Cowboy and drifter Frank Clifford lived a lot of lives—and raised a lot of hell—in the first quarter of his life. The number of times he changed his name—Clifford being just one of them—suggests that he often traveled just steps ahead of the law. During the 1870s and 1880s his restless spirit led him all over the Southwest, crossing the paths of many of the era’s most notorious characters, most notably Clay Allison and Billy the Kid.

More than just an entertaining and informative narrative of his Wild West adventures, Clifford’s memoir also paints a picture of how ranchers and ordinary folk lived, worked, and stayed alive during those tumultuous years. Written in 1940 and edited and annotated by Frederick Nolan, Deep Trails in the Old West is likely one of the last eyewitness histories of the old West ever to be discovered.
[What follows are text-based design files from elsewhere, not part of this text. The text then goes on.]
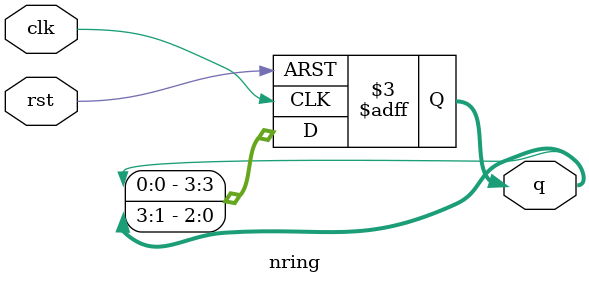
<source format=v>
module nring //#(parameter n=4)
(
input clk,rst,
output reg [3:0]q);
always @(posedge clk, posedge rst)
if (rst==1)
q<= 4'd8;
else
begin
q[3]<=q[0];
q[2]<=q[3];
q[1]<=q[2];
q[0]<=q[1];
end
endmodule


</source>
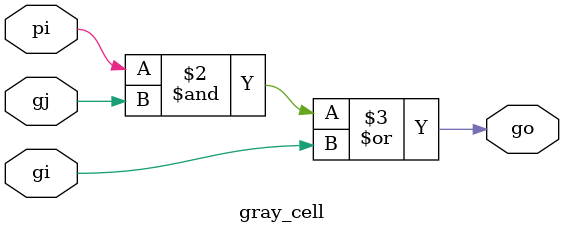
<source format=v>
`timescale 1ns / 1ps


module gray_cell(pi, gi, gj, go);
input pi, gi, gj; 
output go;

reg go; 

always @(*) begin
    go = (pi & gj) | gi;
end
endmodule

</source>
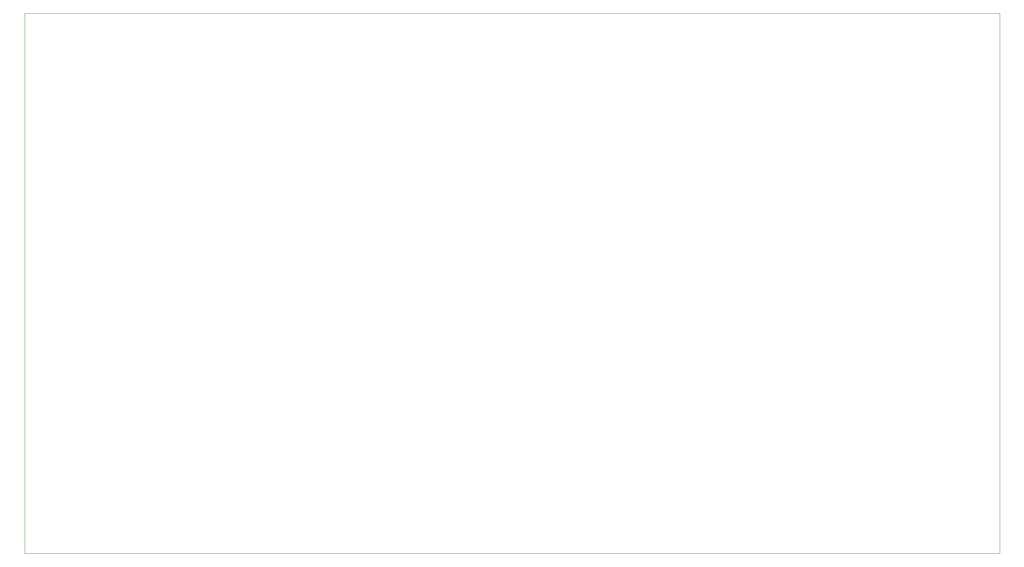
<source format=gbr>
G04 #@! TF.GenerationSoftware,KiCad,Pcbnew,(5.1.6-0)*
G04 #@! TF.CreationDate,2021-07-15T11:48:56+10:00*
G04 #@! TF.ProjectId,EDUC-8 PSU,45445543-2d38-4205-9053-552e6b696361,rev?*
G04 #@! TF.SameCoordinates,Original*
G04 #@! TF.FileFunction,Profile,NP*
%FSLAX46Y46*%
G04 Gerber Fmt 4.6, Leading zero omitted, Abs format (unit mm)*
G04 Created by KiCad (PCBNEW (5.1.6-0)) date 2021-07-15 11:48:56*
%MOMM*%
%LPD*%
G01*
G04 APERTURE LIST*
G04 #@! TA.AperFunction,Profile*
%ADD10C,0.050000*%
G04 #@! TD*
G04 APERTURE END LIST*
D10*
X238760000Y-162560000D02*
X27940000Y-162560000D01*
X238760000Y-45720000D02*
X238760000Y-162560000D01*
X27940000Y-45720000D02*
X238760000Y-45720000D01*
X27940000Y-162560000D02*
X27940000Y-45720000D01*
M02*

</source>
As Frank Clifford, the author rode with outlaw Clay Allison’s Colfax County vigilantes, traveled with Charlie Siringo, cowboyed on the Bell Ranch, contended with Apaches, and mined for gold in Hillsboro. In 1880 he was one of the Panhandle cowboys sent into New Mexico to recover cattle stolen by Billy the Kid and his compañeros—and in the process he got to know the Kid dangerously well.

In unveiling this work, Nolan faithfully preserves Clifford’s own words, providing helpful annotation without censoring either the author’s strong opinions or his racial biases. For all its roughness, Deep Trails in the Old West is a rich resource of frontier lore, customs, and manners, told by a man who saw the Old West at its wildest—and lived to tell the tale.